Any alternate route through the canyon would have to run through state designated wilderness areas where only non-motorized use is allowed.

“To put a road through these areas would not only threaten the integrity of a unique and sensitive area, but would require a reclassification of lands for which there is no precedent,” explained Bryn Jones, Desert Program Director for the California Wilderness Coalition.

This was the second of two bills offered by Senator Bill Morrow (R-Oceanside) to go down to defeat. Morrow’s first bill SB 1294 would have re-introduced a herd of non-native horses to Coyote Canyon that were removed by park biologists last March due to the horses’ starving in the harsh desert conditions, and their severe impacts to the rare Sonoran desert stream in northeastern San Diego County. That bill was defeated in committee on April 13.

“Morrow's bill would have destroyed the natural beauty of Coyote Canyon," said Cynthia Wilkerson, California Species Associate with Defenders of Wildlife. "The Senator was clearly trying to circumvent conservation laws and we applaud the Committee for standing on principle."

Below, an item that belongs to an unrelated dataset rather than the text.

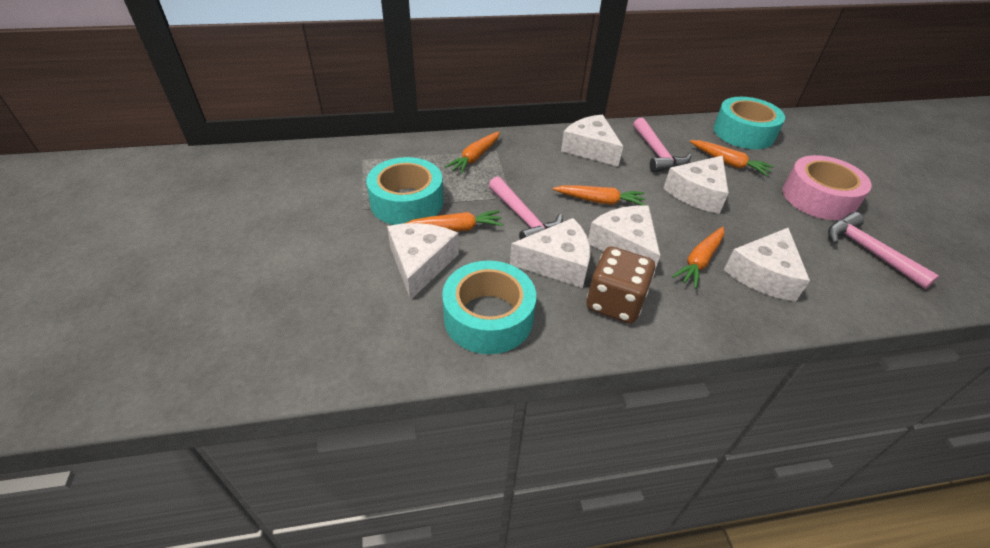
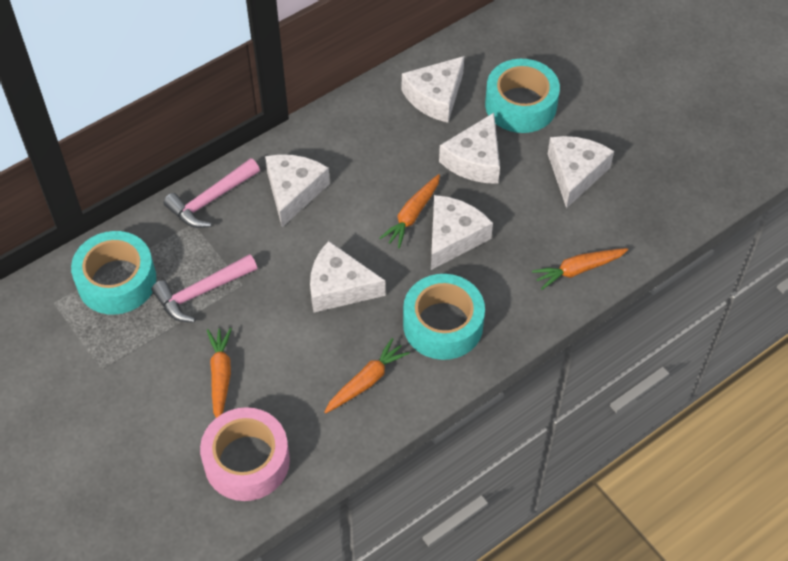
brown dice: 1 -> 0
orange carrot: 5 -> 4
pink hammer: 3 -> 2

Morrow, a long-time anti-environmental critic of off-road restrictions in Anza-Borrego, was cited in 1996 for doing “doughnuts” in his state-leased pickup truck in an area closed to off-road activity only a couple days after his request to enter the closed portion of Coyote Canyon was denied by park officials. After receiving his citation, Senator Morrow told a reporter that he would use his power to retaliate against the Parks Department.

That year, when he failed to pass similar legislation requiring the road be re-opened, he inserted the provisions into the state budget. Governor Wilson vetoed all the provisions in his bill, except for funds to conduct an environmental study for an alternate route through Coyote Canyon. The study was completed in 1999 and concluded that there was no feasible alternate route through Coyote Canyon. Unhappy with the results of the study, Senator Morrow reintroduced the legislation this month, which failed in committee on Tuesday.

Coyote Canyon was closed to ORVs in 1996 to protect the sensitive habitat that is home to the endangered Least Bell’s Vireo and Peninsular Bighorn Sheep. The park offers over 500 miles of open roads.

“Morrow wants excess, not access," said David Hogan, Urban Wildlands Coordinator with the Center for Biological Diversity in San Diego. "Coyote Canyon must be protected from harmful off-road vehicles and non-native species, and the State Senate committee wisely agreed. The defeat of Morrow's bills is a victory for California's largest state park.”

The horse issue was covered in the April 12 L.A. Times.